• Exercise:
Where does the word "SHANGRI" occur in the entries below? Copy every line that has it.

• Exercise materials:
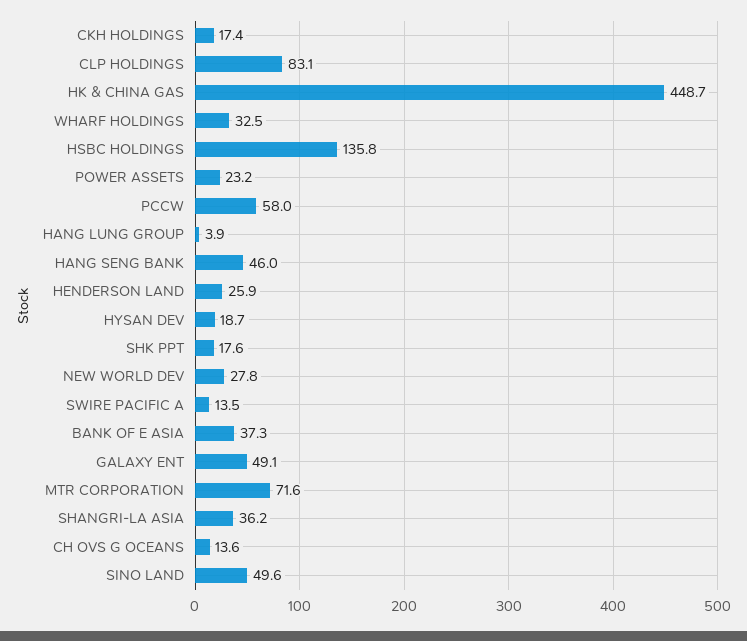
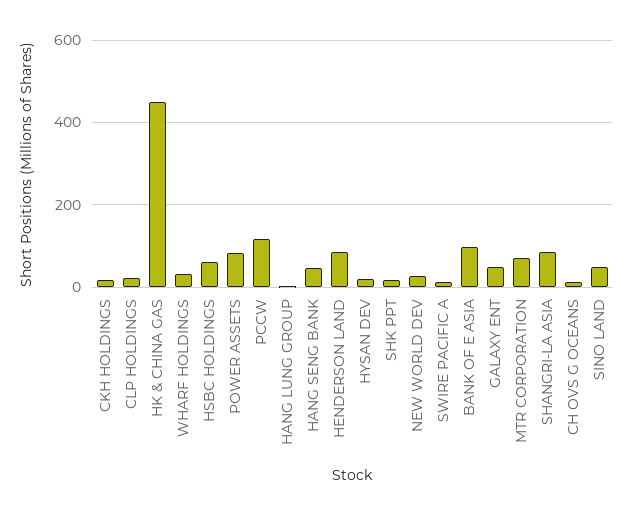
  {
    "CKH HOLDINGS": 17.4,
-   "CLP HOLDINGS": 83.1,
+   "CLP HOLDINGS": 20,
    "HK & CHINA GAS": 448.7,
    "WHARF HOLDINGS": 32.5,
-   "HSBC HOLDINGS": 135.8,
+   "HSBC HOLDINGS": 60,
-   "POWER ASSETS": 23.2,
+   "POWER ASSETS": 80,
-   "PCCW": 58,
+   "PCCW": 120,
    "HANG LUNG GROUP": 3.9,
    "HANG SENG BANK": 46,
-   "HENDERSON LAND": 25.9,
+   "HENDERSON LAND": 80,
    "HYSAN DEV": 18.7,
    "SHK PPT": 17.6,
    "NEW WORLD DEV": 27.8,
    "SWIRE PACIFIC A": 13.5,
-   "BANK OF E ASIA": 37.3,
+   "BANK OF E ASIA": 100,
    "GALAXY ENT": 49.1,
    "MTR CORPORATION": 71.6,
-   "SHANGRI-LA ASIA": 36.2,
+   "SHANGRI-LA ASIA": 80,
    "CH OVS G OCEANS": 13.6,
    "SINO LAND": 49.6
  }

---

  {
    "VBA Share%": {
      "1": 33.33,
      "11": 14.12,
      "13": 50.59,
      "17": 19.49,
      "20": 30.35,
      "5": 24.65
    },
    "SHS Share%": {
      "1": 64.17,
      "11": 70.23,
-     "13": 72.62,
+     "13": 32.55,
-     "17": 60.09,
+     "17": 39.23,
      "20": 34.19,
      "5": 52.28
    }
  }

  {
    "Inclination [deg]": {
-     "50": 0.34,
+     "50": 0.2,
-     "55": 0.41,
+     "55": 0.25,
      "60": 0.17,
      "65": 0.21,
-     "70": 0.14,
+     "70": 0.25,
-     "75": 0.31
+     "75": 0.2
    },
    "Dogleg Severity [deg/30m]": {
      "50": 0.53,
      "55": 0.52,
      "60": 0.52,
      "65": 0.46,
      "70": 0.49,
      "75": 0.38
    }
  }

• Result for this exercise:
-   "SHANGRI-LA ASIA": 36.2,
+   "SHANGRI-LA ASIA": 80,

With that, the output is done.